### EXCERPTED TEXT:
I might not be able to declare it to be Fall just yet (by law, it cannot arrive prior to Labor Day), but nothing can stop me from dubbing the next seven days Fall Prep Week.  Yankee Candles will be scouted (new scents, you know), and hopefully purchased.  The Playlist will be updated and freshly curated.  A new Blu-ray upgrade of the fireplace arrived Friday.  New menus of soups, stews, and chillies will be researched and planned.  One change involves the Fall's signature beverage. As I was saying over the weekend, while I still intend to celebrate the arrival of the Pumpkin Spice Latte at Starbucks, I can't be held hostage by their schedule anymore.  When it's time to go, it's time to go.

### EXTRACTED INFORMATION:

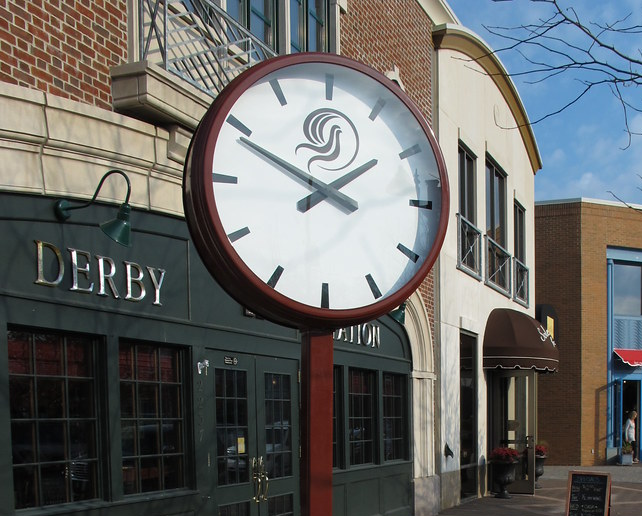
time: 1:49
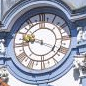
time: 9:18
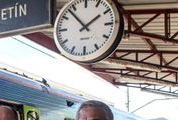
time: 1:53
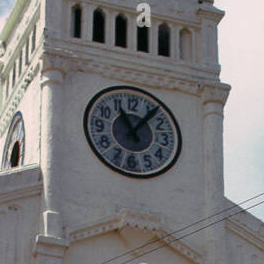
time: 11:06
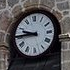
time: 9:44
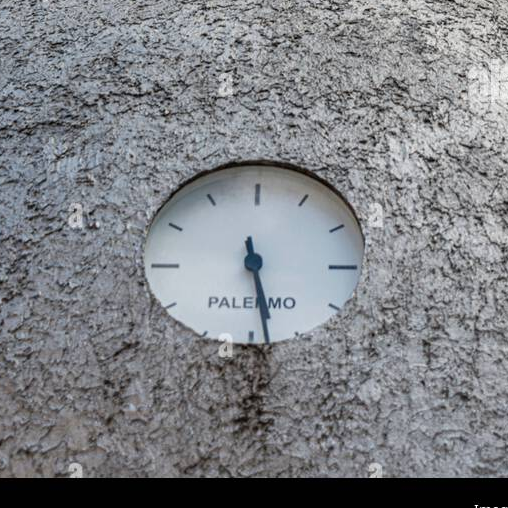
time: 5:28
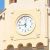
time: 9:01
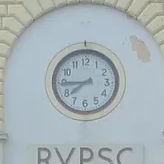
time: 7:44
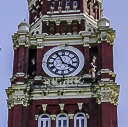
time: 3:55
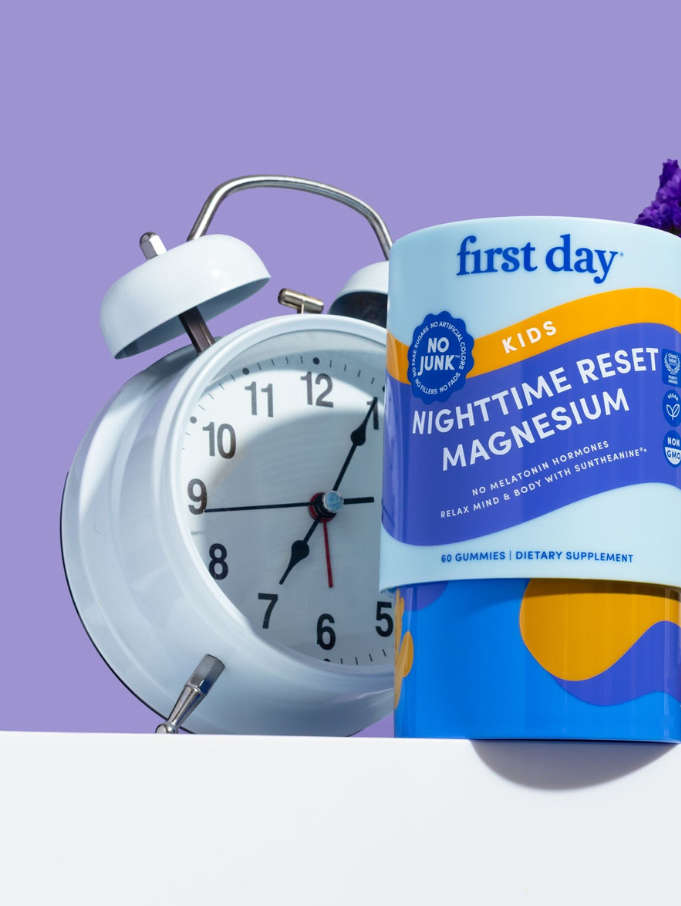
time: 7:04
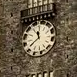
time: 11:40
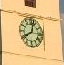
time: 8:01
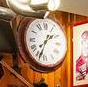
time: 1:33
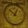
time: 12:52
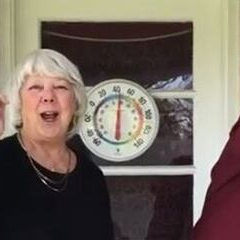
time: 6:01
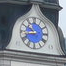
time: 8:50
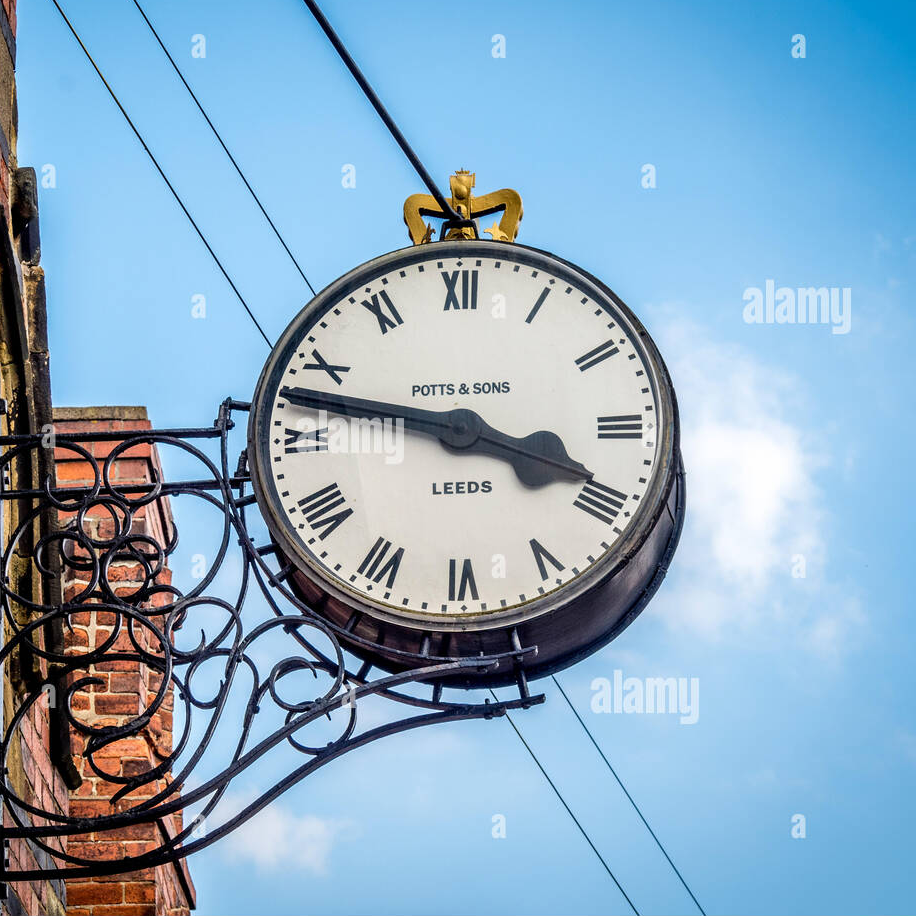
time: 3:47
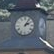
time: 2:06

### STATED TASK 1:
In the fall prep passage, what arrived on Friday?
### STATED TASK 2:
Reproduce the stretch of the fall prep passage starting with "I might not" and going on through "time to go.".

### EXERCISE RESULT 1:
A new Blu-ray upgrade of the fireplace.

### EXERCISE RESULT 2:
I might not be able to declare it to be Fall just yet (by law, it cannot arrive prior to Labor Day), but nothing can stop me from dubbing the next seven days Fall Prep Week.  Yankee Candles will be scouted (new scents, you know), and hopefully purchased.  The Playlist will be updated and freshly curated.  A new Blu-ray upgrade of the fireplace arrived Friday.  New menus of soups, stews, and chillies will be researched and planned.  One change involves the Fall's signature beverage. As I was saying over the weekend, while I still intend to celebrate the arrival of the Pumpkin Spice Latte at Starbucks, I can't be held hostage by their schedule anymore.  When it's time to go, it's time to go.